▸ **Task item**: Find the lines of the material below that include the string "your", then copy each one.

···

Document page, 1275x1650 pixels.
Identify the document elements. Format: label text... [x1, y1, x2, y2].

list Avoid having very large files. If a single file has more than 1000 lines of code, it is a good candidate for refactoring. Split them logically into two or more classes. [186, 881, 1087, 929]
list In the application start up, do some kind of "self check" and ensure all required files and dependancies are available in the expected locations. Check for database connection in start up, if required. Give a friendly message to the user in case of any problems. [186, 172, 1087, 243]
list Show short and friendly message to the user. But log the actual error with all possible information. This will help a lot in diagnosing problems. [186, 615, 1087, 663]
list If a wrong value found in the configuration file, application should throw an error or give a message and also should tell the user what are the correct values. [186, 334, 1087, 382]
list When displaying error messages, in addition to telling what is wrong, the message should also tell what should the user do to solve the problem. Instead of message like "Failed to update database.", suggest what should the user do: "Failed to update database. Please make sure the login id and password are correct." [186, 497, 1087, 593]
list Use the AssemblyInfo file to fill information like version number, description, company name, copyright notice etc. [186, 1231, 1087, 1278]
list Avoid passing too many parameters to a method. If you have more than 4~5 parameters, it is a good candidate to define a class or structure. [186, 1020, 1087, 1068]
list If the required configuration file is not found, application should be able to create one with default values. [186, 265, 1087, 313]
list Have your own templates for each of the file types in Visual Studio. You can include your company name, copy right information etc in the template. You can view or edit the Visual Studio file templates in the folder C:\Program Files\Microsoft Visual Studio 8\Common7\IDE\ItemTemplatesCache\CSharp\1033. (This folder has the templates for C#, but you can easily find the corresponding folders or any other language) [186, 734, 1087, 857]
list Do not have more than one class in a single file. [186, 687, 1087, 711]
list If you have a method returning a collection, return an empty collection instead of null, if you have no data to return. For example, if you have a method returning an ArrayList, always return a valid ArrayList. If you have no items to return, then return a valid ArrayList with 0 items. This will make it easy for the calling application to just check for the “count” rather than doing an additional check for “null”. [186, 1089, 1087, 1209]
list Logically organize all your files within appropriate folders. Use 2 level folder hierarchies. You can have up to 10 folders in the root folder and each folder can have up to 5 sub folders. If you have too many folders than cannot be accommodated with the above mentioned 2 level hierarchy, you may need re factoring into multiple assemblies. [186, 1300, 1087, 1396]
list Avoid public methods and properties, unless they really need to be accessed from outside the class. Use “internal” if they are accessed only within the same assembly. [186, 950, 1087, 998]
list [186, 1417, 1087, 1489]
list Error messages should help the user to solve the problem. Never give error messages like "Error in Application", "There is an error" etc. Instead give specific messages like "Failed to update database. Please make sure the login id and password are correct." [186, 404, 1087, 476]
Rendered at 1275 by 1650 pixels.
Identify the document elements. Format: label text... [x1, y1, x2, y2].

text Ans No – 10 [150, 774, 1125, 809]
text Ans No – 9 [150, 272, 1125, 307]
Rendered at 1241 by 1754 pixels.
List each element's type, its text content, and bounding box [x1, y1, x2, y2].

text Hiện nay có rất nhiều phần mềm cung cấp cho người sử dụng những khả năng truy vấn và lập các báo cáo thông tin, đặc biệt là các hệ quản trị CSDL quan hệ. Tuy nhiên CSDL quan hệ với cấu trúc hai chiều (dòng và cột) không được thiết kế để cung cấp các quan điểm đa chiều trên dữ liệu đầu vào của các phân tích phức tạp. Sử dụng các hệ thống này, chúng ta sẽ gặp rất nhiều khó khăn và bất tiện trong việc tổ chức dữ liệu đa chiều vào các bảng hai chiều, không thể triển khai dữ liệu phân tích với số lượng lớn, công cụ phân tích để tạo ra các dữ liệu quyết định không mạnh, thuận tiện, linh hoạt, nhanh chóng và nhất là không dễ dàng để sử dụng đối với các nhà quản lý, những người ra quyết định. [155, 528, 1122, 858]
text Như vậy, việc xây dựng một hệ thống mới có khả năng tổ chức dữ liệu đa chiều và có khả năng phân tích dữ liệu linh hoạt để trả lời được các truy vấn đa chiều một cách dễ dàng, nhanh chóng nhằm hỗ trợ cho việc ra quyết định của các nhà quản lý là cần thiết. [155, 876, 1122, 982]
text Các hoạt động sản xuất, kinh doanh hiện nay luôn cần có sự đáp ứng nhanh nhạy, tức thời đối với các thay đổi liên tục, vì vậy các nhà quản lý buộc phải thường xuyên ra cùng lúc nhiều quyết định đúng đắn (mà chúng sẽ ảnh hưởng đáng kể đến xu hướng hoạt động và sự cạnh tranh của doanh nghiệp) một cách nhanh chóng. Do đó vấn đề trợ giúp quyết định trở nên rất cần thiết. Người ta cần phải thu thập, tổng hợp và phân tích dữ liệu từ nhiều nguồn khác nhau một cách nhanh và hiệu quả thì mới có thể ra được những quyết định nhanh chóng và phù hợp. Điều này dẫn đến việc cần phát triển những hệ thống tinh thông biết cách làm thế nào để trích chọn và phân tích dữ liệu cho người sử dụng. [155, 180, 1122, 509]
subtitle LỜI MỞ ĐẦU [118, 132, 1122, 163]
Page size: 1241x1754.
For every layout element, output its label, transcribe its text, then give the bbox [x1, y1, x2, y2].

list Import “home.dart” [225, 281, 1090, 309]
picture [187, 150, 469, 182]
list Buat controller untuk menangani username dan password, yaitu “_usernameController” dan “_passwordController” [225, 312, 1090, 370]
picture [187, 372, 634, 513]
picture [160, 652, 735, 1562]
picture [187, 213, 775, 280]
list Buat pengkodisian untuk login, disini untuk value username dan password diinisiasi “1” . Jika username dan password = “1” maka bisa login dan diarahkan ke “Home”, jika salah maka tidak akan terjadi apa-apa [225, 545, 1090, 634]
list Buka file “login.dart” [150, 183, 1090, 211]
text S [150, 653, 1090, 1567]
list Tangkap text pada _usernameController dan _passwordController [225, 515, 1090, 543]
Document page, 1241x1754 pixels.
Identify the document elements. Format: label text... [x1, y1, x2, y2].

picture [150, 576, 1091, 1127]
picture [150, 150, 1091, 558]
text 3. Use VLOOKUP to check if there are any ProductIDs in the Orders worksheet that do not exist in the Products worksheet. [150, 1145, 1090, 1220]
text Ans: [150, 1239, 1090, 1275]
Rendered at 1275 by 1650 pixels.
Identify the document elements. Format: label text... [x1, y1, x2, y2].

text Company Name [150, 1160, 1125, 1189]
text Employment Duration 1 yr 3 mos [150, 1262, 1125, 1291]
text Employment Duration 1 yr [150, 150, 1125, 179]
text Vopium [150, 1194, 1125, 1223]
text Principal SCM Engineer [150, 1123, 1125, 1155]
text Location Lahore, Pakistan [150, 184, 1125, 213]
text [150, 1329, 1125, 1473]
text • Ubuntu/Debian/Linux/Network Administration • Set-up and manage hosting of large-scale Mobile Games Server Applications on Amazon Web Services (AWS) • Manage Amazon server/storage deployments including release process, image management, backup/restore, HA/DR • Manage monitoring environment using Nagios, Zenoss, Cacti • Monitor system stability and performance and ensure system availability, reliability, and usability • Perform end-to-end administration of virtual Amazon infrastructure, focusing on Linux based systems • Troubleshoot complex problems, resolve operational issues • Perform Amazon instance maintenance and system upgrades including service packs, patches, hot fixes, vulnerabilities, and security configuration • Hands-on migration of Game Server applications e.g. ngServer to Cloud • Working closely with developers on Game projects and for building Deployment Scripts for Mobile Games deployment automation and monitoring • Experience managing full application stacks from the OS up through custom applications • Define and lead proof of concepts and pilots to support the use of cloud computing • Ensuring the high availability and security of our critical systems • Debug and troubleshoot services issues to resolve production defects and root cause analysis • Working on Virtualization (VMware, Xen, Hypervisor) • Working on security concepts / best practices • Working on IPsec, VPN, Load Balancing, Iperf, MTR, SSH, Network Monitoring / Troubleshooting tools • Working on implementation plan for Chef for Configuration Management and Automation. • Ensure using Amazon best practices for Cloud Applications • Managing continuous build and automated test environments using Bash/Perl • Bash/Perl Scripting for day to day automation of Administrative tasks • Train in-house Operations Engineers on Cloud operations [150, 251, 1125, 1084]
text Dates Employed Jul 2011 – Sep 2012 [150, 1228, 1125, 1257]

···

▸ **Response for this exercise**:
list Have your own templates for each of the file types in Visual Studio. You can include your company name, copy right information etc in the template. You can view or edit the Visual Studio file templates in the folder C:\Program Files\Microsoft Visual Studio 8\Common7\IDE\ItemTemplatesCache\CSharp\1033. (This folder has the templates for C#, but you can easily find the corresponding folders or any other language) [186, 734, 1087, 857]
list Logically organize all your files within appropriate folders. Use 2 level folder hierarchies. You can have up to 10 folders in the root folder and each folder can have up to 5 sub folders. If you have too many folders than cannot be accommodated with the above mentioned 2 level hierarchy, you may need re factoring into multiple assemblies. [186, 1300, 1087, 1396]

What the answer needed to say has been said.